> [Task details]
From the entries below, return exactly the lines beginning at the one that contains "index mcp: (104, 197)" and ending at the one that contains "ring tip: (97, 262)", both of them included, and only those lines.

> [Available records]

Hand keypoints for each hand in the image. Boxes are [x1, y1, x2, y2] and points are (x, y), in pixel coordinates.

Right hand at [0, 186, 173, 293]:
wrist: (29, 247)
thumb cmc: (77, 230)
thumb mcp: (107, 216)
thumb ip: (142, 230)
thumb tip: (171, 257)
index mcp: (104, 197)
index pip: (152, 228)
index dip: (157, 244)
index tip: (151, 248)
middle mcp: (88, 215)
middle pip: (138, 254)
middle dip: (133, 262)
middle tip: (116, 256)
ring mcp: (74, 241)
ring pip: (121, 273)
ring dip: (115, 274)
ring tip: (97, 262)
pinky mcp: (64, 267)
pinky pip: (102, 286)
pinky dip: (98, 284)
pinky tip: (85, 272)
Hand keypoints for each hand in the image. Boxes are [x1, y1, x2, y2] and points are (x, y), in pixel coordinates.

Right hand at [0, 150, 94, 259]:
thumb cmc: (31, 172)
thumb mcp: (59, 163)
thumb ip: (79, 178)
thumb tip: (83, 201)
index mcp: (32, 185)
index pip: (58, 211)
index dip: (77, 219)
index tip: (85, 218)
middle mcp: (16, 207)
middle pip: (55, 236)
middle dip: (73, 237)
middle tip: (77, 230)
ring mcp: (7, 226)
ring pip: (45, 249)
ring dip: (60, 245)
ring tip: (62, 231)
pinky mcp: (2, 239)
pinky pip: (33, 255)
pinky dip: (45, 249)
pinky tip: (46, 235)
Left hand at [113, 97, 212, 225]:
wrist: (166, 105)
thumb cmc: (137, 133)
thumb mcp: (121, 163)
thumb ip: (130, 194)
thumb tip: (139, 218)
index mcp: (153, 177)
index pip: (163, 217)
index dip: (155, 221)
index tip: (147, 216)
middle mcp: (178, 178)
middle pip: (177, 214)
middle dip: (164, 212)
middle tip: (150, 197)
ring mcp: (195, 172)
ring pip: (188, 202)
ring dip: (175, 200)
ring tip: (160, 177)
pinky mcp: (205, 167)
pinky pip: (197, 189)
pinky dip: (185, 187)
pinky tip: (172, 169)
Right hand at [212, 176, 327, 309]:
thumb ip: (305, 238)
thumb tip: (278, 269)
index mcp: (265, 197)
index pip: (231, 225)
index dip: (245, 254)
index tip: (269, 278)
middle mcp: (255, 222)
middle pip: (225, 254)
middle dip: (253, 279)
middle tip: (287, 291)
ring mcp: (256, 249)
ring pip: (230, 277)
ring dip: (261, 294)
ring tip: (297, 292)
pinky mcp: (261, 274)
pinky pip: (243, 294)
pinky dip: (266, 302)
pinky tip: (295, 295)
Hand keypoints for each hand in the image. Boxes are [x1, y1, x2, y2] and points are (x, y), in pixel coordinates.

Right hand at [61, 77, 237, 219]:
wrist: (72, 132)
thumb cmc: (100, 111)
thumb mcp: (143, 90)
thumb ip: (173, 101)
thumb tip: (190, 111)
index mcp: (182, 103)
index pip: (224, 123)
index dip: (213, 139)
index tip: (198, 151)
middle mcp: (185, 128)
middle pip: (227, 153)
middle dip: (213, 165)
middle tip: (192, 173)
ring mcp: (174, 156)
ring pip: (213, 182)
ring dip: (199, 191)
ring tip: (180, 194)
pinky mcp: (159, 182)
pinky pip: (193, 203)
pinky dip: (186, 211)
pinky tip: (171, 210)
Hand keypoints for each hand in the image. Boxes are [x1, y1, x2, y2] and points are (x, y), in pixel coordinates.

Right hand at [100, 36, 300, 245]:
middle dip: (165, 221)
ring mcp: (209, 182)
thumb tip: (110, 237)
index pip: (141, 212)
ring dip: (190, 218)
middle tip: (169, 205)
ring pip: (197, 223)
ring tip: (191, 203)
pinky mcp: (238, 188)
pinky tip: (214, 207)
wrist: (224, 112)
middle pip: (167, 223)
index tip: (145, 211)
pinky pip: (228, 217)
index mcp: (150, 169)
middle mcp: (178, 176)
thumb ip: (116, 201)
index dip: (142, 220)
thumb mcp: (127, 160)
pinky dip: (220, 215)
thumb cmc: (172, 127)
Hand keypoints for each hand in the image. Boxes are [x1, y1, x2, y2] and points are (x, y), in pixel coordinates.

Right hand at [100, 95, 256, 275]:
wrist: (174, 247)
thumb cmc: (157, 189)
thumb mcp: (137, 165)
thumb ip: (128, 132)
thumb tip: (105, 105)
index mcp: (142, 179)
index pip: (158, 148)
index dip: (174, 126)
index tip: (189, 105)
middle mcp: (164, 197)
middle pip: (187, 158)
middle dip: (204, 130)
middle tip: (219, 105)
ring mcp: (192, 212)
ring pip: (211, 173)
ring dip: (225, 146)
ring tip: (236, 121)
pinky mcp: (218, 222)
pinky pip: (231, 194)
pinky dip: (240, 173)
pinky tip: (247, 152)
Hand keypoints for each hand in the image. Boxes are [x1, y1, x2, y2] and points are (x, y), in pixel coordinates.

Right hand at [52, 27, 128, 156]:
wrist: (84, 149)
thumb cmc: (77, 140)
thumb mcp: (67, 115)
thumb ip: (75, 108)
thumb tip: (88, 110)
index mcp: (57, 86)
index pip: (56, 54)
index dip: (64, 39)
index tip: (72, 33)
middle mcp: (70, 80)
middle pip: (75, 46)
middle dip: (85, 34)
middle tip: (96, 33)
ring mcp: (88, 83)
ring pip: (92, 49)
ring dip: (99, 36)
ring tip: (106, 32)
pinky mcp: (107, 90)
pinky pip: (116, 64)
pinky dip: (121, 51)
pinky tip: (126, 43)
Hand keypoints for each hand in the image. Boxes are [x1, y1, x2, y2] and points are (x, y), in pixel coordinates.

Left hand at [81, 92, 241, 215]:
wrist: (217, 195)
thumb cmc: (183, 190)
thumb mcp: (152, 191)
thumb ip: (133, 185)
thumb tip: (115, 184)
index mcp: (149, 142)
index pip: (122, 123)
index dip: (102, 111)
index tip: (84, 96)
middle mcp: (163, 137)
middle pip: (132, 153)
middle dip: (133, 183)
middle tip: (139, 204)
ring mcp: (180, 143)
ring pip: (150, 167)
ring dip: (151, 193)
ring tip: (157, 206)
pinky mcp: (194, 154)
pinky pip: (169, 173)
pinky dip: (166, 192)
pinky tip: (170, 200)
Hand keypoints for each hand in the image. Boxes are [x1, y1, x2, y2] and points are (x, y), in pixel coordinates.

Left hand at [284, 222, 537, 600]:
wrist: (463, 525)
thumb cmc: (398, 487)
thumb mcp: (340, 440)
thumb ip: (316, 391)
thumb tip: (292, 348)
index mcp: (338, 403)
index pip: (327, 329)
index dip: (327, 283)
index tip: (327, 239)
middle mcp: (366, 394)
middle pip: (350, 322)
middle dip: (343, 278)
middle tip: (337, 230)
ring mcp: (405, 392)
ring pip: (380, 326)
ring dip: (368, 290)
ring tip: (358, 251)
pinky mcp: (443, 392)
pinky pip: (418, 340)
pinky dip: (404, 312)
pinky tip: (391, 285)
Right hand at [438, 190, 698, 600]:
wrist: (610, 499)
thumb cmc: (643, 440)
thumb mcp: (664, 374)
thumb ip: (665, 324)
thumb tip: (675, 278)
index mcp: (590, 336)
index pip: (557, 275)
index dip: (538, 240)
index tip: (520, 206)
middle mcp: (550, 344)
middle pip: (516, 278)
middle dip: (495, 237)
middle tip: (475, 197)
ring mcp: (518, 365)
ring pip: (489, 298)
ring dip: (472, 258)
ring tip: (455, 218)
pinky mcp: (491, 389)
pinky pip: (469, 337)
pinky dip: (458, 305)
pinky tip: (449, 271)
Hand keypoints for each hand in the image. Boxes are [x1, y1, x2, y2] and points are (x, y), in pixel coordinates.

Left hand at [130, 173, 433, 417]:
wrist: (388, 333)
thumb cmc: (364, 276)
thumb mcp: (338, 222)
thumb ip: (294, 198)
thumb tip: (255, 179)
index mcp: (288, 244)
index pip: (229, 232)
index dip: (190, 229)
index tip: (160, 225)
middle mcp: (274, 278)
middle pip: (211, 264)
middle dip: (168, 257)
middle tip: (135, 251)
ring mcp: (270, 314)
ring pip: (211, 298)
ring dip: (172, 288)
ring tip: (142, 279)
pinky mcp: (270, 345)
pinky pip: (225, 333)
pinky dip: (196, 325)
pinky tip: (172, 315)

> [Answer to the problem]
index mcp: (104, 197)
index pip: (152, 228)
index dip: (157, 244)
index tip: (151, 248)
middle mcp: (88, 215)
middle pip: (138, 254)
middle dip: (133, 262)
middle tip: (116, 256)
ring mcp: (74, 241)
ring pip: (121, 273)
ring dip: (115, 274)
ring tip: (97, 262)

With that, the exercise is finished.